Work required:
Reproduce the records below exactly as they appear, omitting any pictures they contain.

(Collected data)
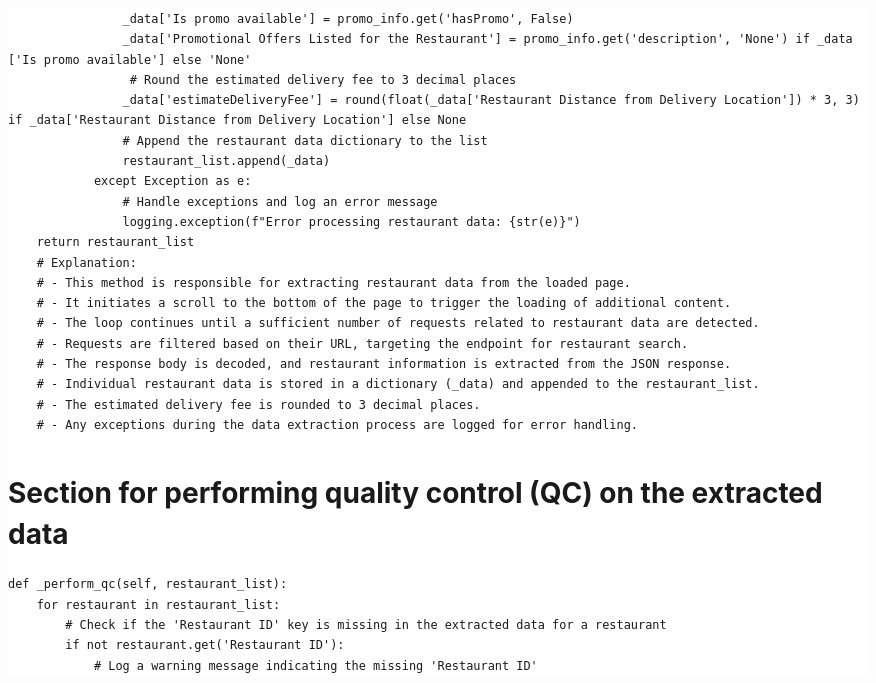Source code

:                     _data['Is promo available'] = promo_info.get('hasPromo', False)
                    _data['Promotional Offers Listed for the Restaurant'] = promo_info.get('description', 'None') if _data['Is promo available'] else 'None'
                     # Round the estimated delivery fee to 3 decimal places
                    _data['estimateDeliveryFee'] = round(float(_data['Restaurant Distance from Delivery Location']) * 3, 3) if _data['Restaurant Distance from Delivery Location'] else None
                    # Append the restaurant data dictionary to the list
                    restaurant_list.append(_data)
                except Exception as e:
                    # Handle exceptions and log an error message
                    logging.exception(f"Error processing restaurant data: {str(e)}")
        return restaurant_list
        # Explanation:
        # - This method is responsible for extracting restaurant data from the loaded page.
        # - It initiates a scroll to the bottom of the page to trigger the loading of additional content.
        # - The loop continues until a sufficient number of requests related to restaurant data are detected.
        # - Requests are filtered based on their URL, targeting the endpoint for restaurant search.
        # - The response body is decoded, and restaurant information is extracted from the JSON response.
        # - Individual restaurant data is stored in a dictionary (_data) and appended to the restaurant_list.
        # - The estimated delivery fee is rounded to 3 decimal places.
        # - Any exceptions during the data extraction process are logged for error handling.



# Section for performing quality control (QC) on the extracted data
    def _perform_qc(self, restaurant_list):
        for restaurant in restaurant_list:
            # Check if the 'Restaurant ID' key is missing in the extracted data for a restaurant
            if not restaurant.get('Restaurant ID'):
                # Log a warning message indicating the missing 'Restaurant ID'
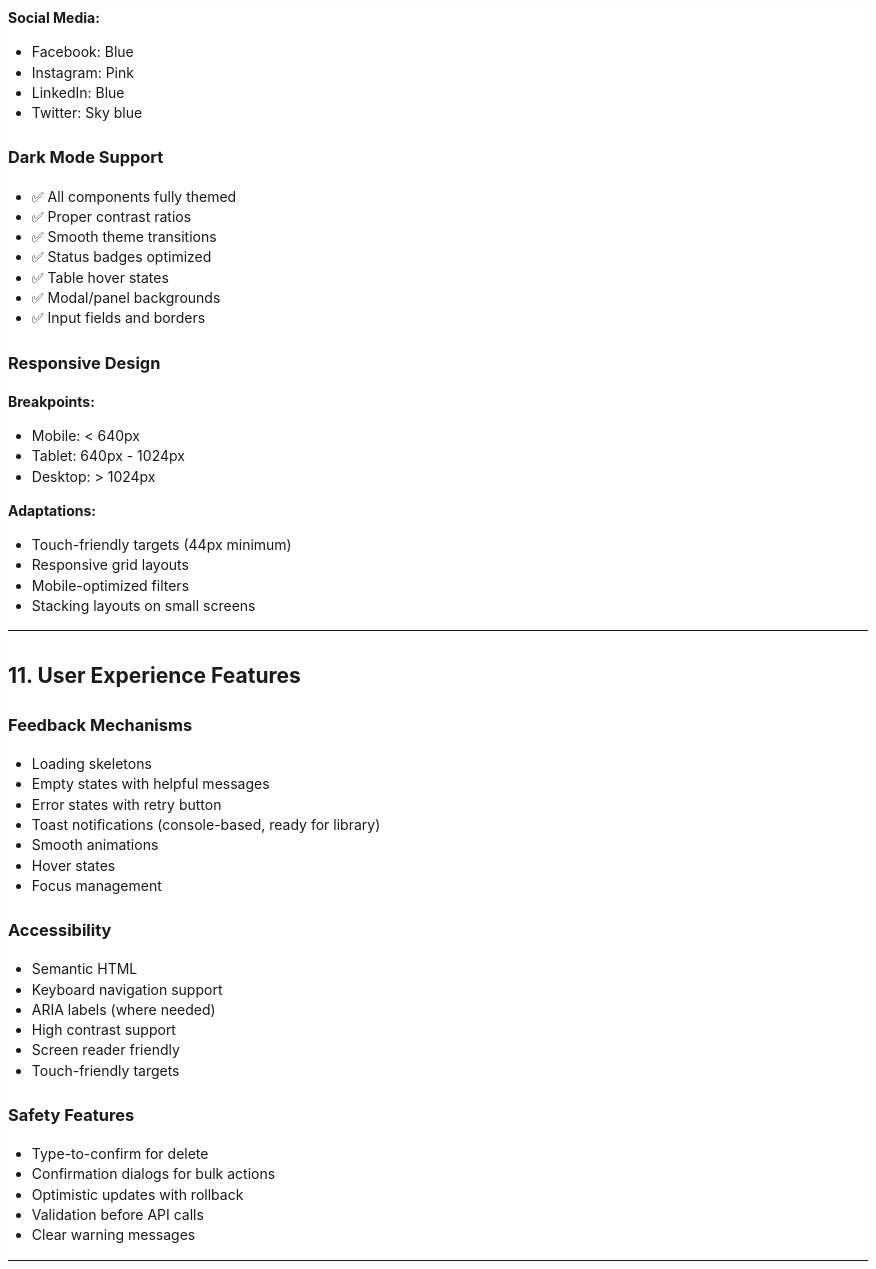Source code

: **Social Media:**
- Facebook: Blue
- Instagram: Pink
- LinkedIn: Blue
- Twitter: Sky blue

### Dark Mode Support
- ✅ All components fully themed
- ✅ Proper contrast ratios
- ✅ Smooth theme transitions
- ✅ Status badges optimized
- ✅ Table hover states
- ✅ Modal/panel backgrounds
- ✅ Input fields and borders

### Responsive Design
**Breakpoints:**
- Mobile: < 640px
- Tablet: 640px - 1024px
- Desktop: > 1024px

**Adaptations:**
- Touch-friendly targets (44px minimum)
- Responsive grid layouts
- Mobile-optimized filters
- Stacking layouts on small screens

---

## 11. User Experience Features

### Feedback Mechanisms
- Loading skeletons
- Empty states with helpful messages
- Error states with retry button
- Toast notifications (console-based, ready for library)
- Smooth animations
- Hover states
- Focus management

### Accessibility
- Semantic HTML
- Keyboard navigation support
- ARIA labels (where needed)
- High contrast support
- Screen reader friendly
- Touch-friendly targets

### Safety Features
- Type-to-confirm for delete
- Confirmation dialogs for bulk actions
- Optimistic updates with rollback
- Validation before API calls
- Clear warning messages

---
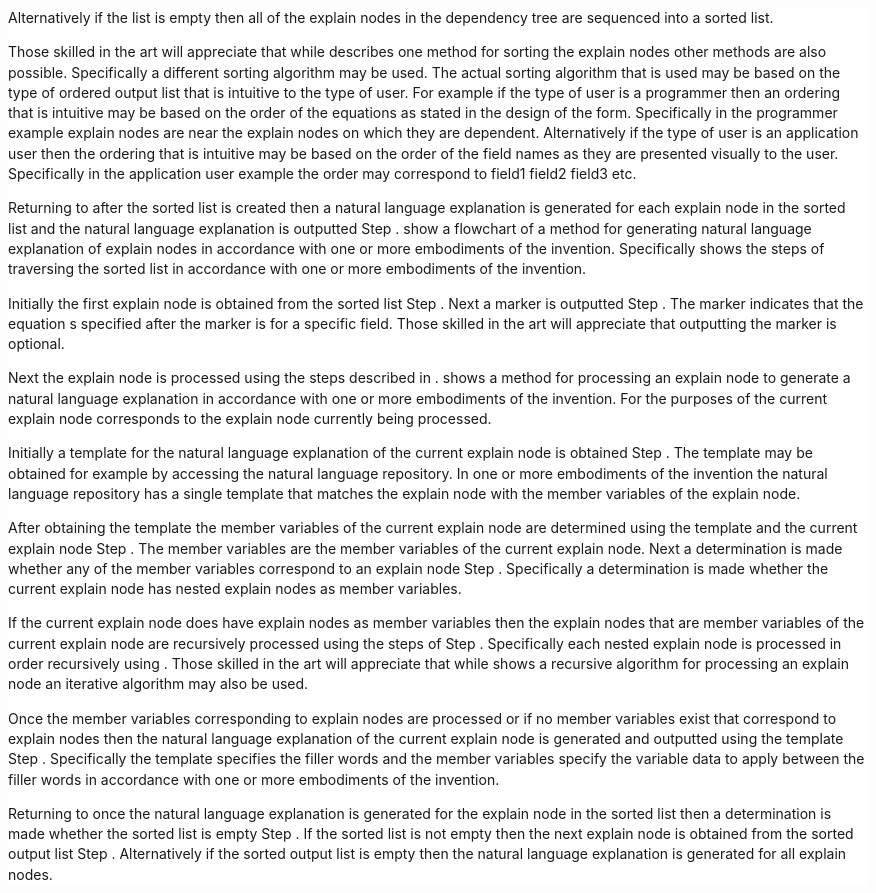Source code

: Alternatively if the list is empty then all of the explain nodes in the dependency tree are sequenced into a sorted list.

Those skilled in the art will appreciate that while describes one method for sorting the explain nodes other methods are also possible. Specifically a different sorting algorithm may be used. The actual sorting algorithm that is used may be based on the type of ordered output list that is intuitive to the type of user. For example if the type of user is a programmer then an ordering that is intuitive may be based on the order of the equations as stated in the design of the form. Specifically in the programmer example explain nodes are near the explain nodes on which they are dependent. Alternatively if the type of user is an application user then the ordering that is intuitive may be based on the order of the field names as they are presented visually to the user. Specifically in the application user example the order may correspond to field1 field2 field3 etc.

Returning to after the sorted list is created then a natural language explanation is generated for each explain node in the sorted list and the natural language explanation is outputted Step . show a flowchart of a method for generating natural language explanation of explain nodes in accordance with one or more embodiments of the invention. Specifically shows the steps of traversing the sorted list in accordance with one or more embodiments of the invention.

Initially the first explain node is obtained from the sorted list Step . Next a marker is outputted Step . The marker indicates that the equation s specified after the marker is for a specific field. Those skilled in the art will appreciate that outputting the marker is optional.

Next the explain node is processed using the steps described in . shows a method for processing an explain node to generate a natural language explanation in accordance with one or more embodiments of the invention. For the purposes of the current explain node corresponds to the explain node currently being processed.

Initially a template for the natural language explanation of the current explain node is obtained Step . The template may be obtained for example by accessing the natural language repository. In one or more embodiments of the invention the natural language repository has a single template that matches the explain node with the member variables of the explain node.

After obtaining the template the member variables of the current explain node are determined using the template and the current explain node Step . The member variables are the member variables of the current explain node. Next a determination is made whether any of the member variables correspond to an explain node Step . Specifically a determination is made whether the current explain node has nested explain nodes as member variables.

If the current explain node does have explain nodes as member variables then the explain nodes that are member variables of the current explain node are recursively processed using the steps of Step . Specifically each nested explain node is processed in order recursively using . Those skilled in the art will appreciate that while shows a recursive algorithm for processing an explain node an iterative algorithm may also be used.

Once the member variables corresponding to explain nodes are processed or if no member variables exist that correspond to explain nodes then the natural language explanation of the current explain node is generated and outputted using the template Step . Specifically the template specifies the filler words and the member variables specify the variable data to apply between the filler words in accordance with one or more embodiments of the invention.

Returning to once the natural language explanation is generated for the explain node in the sorted list then a determination is made whether the sorted list is empty Step . If the sorted list is not empty then the next explain node is obtained from the sorted output list Step . Alternatively if the sorted output list is empty then the natural language explanation is generated for all explain nodes.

Response area:
Source code

:                     _data['Is promo available'] = promo_info.get('hasPromo', False)
                    _data['Promotional Offers Listed for the Restaurant'] = promo_info.get('description', 'None') if _data['Is promo available'] else 'None'
                     # Round the estimated delivery fee to 3 decimal places
                    _data['estimateDeliveryFee'] = round(float(_data['Restaurant Distance from Delivery Location']) * 3, 3) if _data['Restaurant Distance from Delivery Location'] else None
                    # Append the restaurant data dictionary to the list
                    restaurant_list.append(_data)
                except Exception as e:
                    # Handle exceptions and log an error message
                    logging.exception(f"Error processing restaurant data: {str(e)}")
        return restaurant_list
        # Explanation:
        # - This method is responsible for extracting restaurant data from the loaded page.
        # - It initiates a scroll to the bottom of the page to trigger the loading of additional content.
        # - The loop continues until a sufficient number of requests related to restaurant data are detected.
        # - Requests are filtered based on their URL, targeting the endpoint for restaurant search.
        # - The response body is decoded, and restaurant information is extracted from the JSON response.
        # - Individual restaurant data is stored in a dictionary (_data) and appended to the restaurant_list.
        # - The estimated delivery fee is rounded to 3 decimal places.
        # - Any exceptions during the data extraction process are logged for error handling.



# Section for performing quality control (QC) on the extracted data
    def _perform_qc(self, restaurant_list):
        for restaurant in restaurant_list:
            # Check if the 'Restaurant ID' key is missing in the extracted data for a restaurant
            if not restaurant.get('Restaurant ID'):
                # Log a warning message indicating the missing 'Restaurant ID'
Source code

: **Social Media:**
- Facebook: Blue
- Instagram: Pink
- LinkedIn: Blue
- Twitter: Sky blue

### Dark Mode Support
- ✅ All components fully themed
- ✅ Proper contrast ratios
- ✅ Smooth theme transitions
- ✅ Status badges optimized
- ✅ Table hover states
- ✅ Modal/panel backgrounds
- ✅ Input fields and borders

### Responsive Design
**Breakpoints:**
- Mobile: < 640px
- Tablet: 640px - 1024px
- Desktop: > 1024px

**Adaptations:**
- Touch-friendly targets (44px minimum)
- Responsive grid layouts
- Mobile-optimized filters
- Stacking layouts on small screens

---

## 11. User Experience Features

### Feedback Mechanisms
- Loading skeletons
- Empty states with helpful messages
- Error states with retry button
- Toast notifications (console-based, ready for library)
- Smooth animations
- Hover states
- Focus management

### Accessibility
- Semantic HTML
- Keyboard navigation support
- ARIA labels (where needed)
- High contrast support
- Screen reader friendly
- Touch-friendly targets

### Safety Features
- Type-to-confirm for delete
- Confirmation dialogs for bulk actions
- Optimistic updates with rollback
- Validation before API calls
- Clear warning messages

---
Source code

: Alternatively if the list is empty then all of the explain nodes in the dependency tree are sequenced into a sorted list.

Those skilled in the art will appreciate that while describes one method for sorting the explain nodes other methods are also possible. Specifically a different sorting algorithm may be used. The actual sorting algorithm that is used may be based on the type of ordered output list that is intuitive to the type of user. For example if the type of user is a programmer then an ordering that is intuitive may be based on the order of the equations as stated in the design of the form. Specifically in the programmer example explain nodes are near the explain nodes on which they are dependent. Alternatively if the type of user is an application user then the ordering that is intuitive may be based on the order of the field names as they are presented visually to the user. Specifically in the application user example the order may correspond to field1 field2 field3 etc.

Returning to after the sorted list is created then a natural language explanation is generated for each explain node in the sorted list and the natural language explanation is outputted Step . show a flowchart of a method for generating natural language explanation of explain nodes in accordance with one or more embodiments of the invention. Specifically shows the steps of traversing the sorted list in accordance with one or more embodiments of the invention.

Initially the first explain node is obtained from the sorted list Step . Next a marker is outputted Step . The marker indicates that the equation s specified after the marker is for a specific field. Those skilled in the art will appreciate that outputting the marker is optional.

Next the explain node is processed using the steps described in . shows a method for processing an explain node to generate a natural language explanation in accordance with one or more embodiments of the invention. For the purposes of the current explain node corresponds to the explain node currently being processed.

Initially a template for the natural language explanation of the current explain node is obtained Step . The template may be obtained for example by accessing the natural language repository. In one or more embodiments of the invention the natural language repository has a single template that matches the explain node with the member variables of the explain node.

After obtaining the template the member variables of the current explain node are determined using the template and the current explain node Step . The member variables are the member variables of the current explain node. Next a determination is made whether any of the member variables correspond to an explain node Step . Specifically a determination is made whether the current explain node has nested explain nodes as member variables.

If the current explain node does have explain nodes as member variables then the explain nodes that are member variables of the current explain node are recursively processed using the steps of Step . Specifically each nested explain node is processed in order recursively using . Those skilled in the art will appreciate that while shows a recursive algorithm for processing an explain node an iterative algorithm may also be used.

Once the member variables corresponding to explain nodes are processed or if no member variables exist that correspond to explain nodes then the natural language explanation of the current explain node is generated and outputted using the template Step . Specifically the template specifies the filler words and the member variables specify the variable data to apply between the filler words in accordance with one or more embodiments of the invention.

Returning to once the natural language explanation is generated for the explain node in the sorted list then a determination is made whether the sorted list is empty Step . If the sorted list is not empty then the next explain node is obtained from the sorted output list Step . Alternatively if the sorted output list is empty then the natural language explanation is generated for all explain nodes.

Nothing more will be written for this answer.